**GIVEN PROBLEM A:** In the alpha-blending answer, recast the paragraph beginning "In my solution below I opted instead" as a short list that keeps its main facts.
**GIVEN PROBLEM B:** According to the alpha-blending answer, which function should be used for loading when the data cannot be aligned?
**GIVEN PROBLEM C:** Carry the alpha-blending answer forward from its final line of code.

How to alpha blend RGBA unsigned byte color fast?

Use SSE - start around page 131.

The basic workflow

1. Load 4 pixels from src (16 1 byte numbers) RGBA RGBA RGBA RGBA (streaming load)

2. Load 4 more which you want to blend with srcbytetop RGBx RGBx RGBx RGBx

3. Do some swizzling so that the A term in 1 fills every slot I.e

   xxxA xxxB xxxC xxxD -> AAAA BBBB CCCC DDDD

   In my solution below I opted instead to re-use your existing "maskcurrent" array but having alpha integrated into the "A" field of 1 will require less loads from memory and thus be faster. Swizzling in this case would probably be: And with mask to select A, B, C, D. Shift right 8, Or with origional, shift right 16, or again.

4. Add the above to a vector that is all -255 in every slot

5. Multiply 1 * 4 (source with 255-alpha) and 2 * 3 (result with alpha).

   You should be able to use the "multiply and discard bottom 8 bits" SSE2 instruction for this.

6. add those two (4 and 5) together

7. Store those somewhere else (if possible) or on top of your destination (if you must)

Here is a starting point for you:

    //Define your image with __declspec(align(16)) i.e char __declspec(align(16)) image[640*480]
    // so the first byte is aligned correctly for SIMD.
    // Stride must be a multiple of 16.

    for (int y = top ; y < bottom; ++y)
    {
        BYTE* resultByte = GET_BYTE(resultBits, left, y, stride, bytepp);
        BYTE* srcByte = GET_BYTE(srcBits, left, y, stride, bytepp);
        BYTE* srcByteTop = GET_BYTE(srcBitsTop, left, y, stride, bytepp);
        BYTE* maskCurrent = GET_GREY(maskSrc, left, y, width);
        for (int x = left; x < right; x += 4)
        {
            //If you can't align, use _mm_loadu_si128()
            // Step 1
            __mm128i src = _mm_load_si128(reinterpret_cast<__mm128i*>(srcByte)) 
            // Step 2
            __mm128i srcTop = _mm_load_si128(reinterpret_cast<__mm128i*>(srcByteTop)) 

            // Step 3
            // Fill the 4 positions for the first pixel with maskCurrent[0], etc
            // Could do better with shifts and so on, but this is clear
            __mm128i mask = _mm_set_epi8(maskCurrent[0],maskCurrent[0],maskCurrent[0],maskCurrent[0],
                                        maskCurrent[1],maskCurrent[1],maskCurrent[1],maskCurrent[1],
                                        maskCurrent[2],maskCurrent[2],maskCurrent[2],maskCurrent[2],
                                        maskCurrent[3],maskCurrent[3],maskCurrent[3],maskCurrent[3],
                                        ) 

            // step 4
            __mm128i maskInv = _mm_subs_epu8(_mm_set1_epu8(255), mask)

**DATASET ENTRIES:**

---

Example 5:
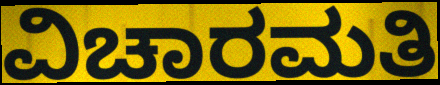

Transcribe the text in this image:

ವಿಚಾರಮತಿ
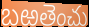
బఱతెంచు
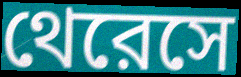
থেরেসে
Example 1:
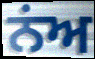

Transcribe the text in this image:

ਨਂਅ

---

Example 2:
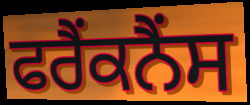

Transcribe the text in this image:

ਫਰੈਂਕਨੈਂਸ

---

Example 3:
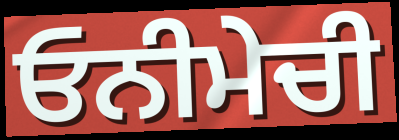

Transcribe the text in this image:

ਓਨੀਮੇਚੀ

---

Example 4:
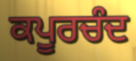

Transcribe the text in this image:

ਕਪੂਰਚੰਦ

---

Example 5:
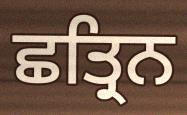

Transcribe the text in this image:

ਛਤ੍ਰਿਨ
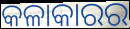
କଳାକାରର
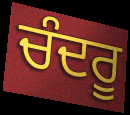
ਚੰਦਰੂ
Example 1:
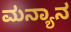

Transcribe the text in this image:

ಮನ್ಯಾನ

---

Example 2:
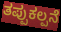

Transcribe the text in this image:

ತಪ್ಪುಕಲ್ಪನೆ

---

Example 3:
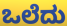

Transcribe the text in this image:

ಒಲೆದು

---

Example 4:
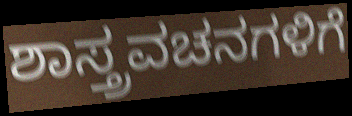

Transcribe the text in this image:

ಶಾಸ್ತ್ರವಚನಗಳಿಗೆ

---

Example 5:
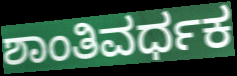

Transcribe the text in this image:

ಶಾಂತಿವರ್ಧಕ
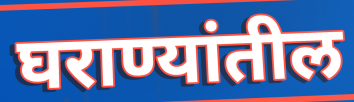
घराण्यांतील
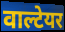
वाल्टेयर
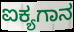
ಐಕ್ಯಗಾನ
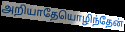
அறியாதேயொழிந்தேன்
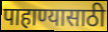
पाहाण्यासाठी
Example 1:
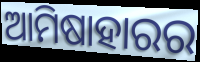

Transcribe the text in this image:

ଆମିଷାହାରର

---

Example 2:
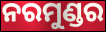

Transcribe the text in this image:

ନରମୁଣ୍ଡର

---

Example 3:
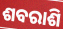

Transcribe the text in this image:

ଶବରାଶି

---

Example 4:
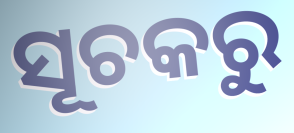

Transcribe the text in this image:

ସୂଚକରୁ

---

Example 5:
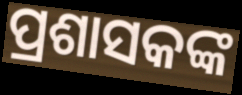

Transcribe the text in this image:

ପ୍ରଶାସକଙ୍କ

---

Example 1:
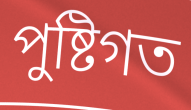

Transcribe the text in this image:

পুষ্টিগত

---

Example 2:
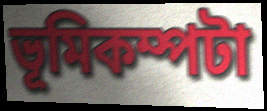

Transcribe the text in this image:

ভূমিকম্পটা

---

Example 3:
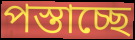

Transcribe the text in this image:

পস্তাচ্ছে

**TASK OUTPUT A:**
- The solution reuses the existing "maskcurrent" array.
- Putting alpha into the "A" field of the first load would need fewer memory loads, so it would be faster.
- The swizzle would probably be: AND with a mask to select A, B, C, D; shift right 8; OR with the original; shift right 16; OR again.

**TASK OUTPUT B:** _mm_loadu_si128()

**TASK OUTPUT C:**
            //Todo : Multiply, with saturate - find correct instructions for 4..6
            //note you can use Multiply and add _mm_madd_epi16

            alpha = *maskCurrent;
            red = (srcByteTop[R] * alpha + srcByte[R] * (255 - alpha)) / 255;
            green = (srcByteTop[G] * alpha + srcByte[G] * (255 - alpha)) / 255;
            blue = (srcByteTop[B] * alpha + srcByte[B] * (255 - alpha)) / 255;
            CLAMPTOBYTE(red);
            CLAMPTOBYTE(green);
            CLAMPTOBYTE(blue);
            resultByte[R] = red;
            resultByte[G] = green;
            resultByte[B] = blue;
            //----

            // Step 7 - store result.
            //Store aligned if output is aligned on 16 byte boundrary
            _mm_store_si128(reinterpret_cast<__mm128i*>(resultByte), result)
            //Slow version if you can't guarantee alignment
            //_mm_storeu_si128(reinterpret_cast<__mm128i*>(resultByte), result)

            //Move pointers forward 4 places
            srcByte += bytepp * 4;
            srcByteTop += bytepp * 4;
            resultByte += bytepp * 4;
            maskCurrent += 4;
        }
    }

To find out which AMD processors will run this code (currently it is using SSE2 instructions) see Wikipedia's List of AMD Turion microprocessors. You could also look at other lists of processors on Wikipedia but my research shows that AMD cpus from around 4 years ago all support at least SSE2.

You should expect a good SSE2 implimentation to run around 8-16 times faster than your current code. That is because we eliminate branches in the loop, process 4 pixels (or 12 channels) at once and improve cache performance by using streaming instructions. As an alternative to SSE, you could probably make your existing code run much faster by eliminating the if checks you are using for saturation. Beyond that I would need to run a profiler on your workload.

Of course, the best solution is to use hardware support (i.e code your problem up in DirectX) and have it done on the video card.

You can always calculate the alpha of red and blue at the same time. You can also use this trick with the SIMD implementation mentioned before.

unsigned int blendPreMulAlpha(unsigned int colora, unsigned int colorb, unsigned int alpha)
{
    unsigned int rb = (colora & 0xFF00FF) + ( (alpha * (colorb & 0xFF00FF)) >> 8 );
    unsigned int g = (colora & 0x00FF00) + ( (alpha * (colorb & 0x00FF00)) >> 8 );
    return (rb & 0xFF00FF) + (g & 0x00FF00);
}


unsigned int blendAlpha(unsigned int colora, unsigned int colorb, unsigned int alpha)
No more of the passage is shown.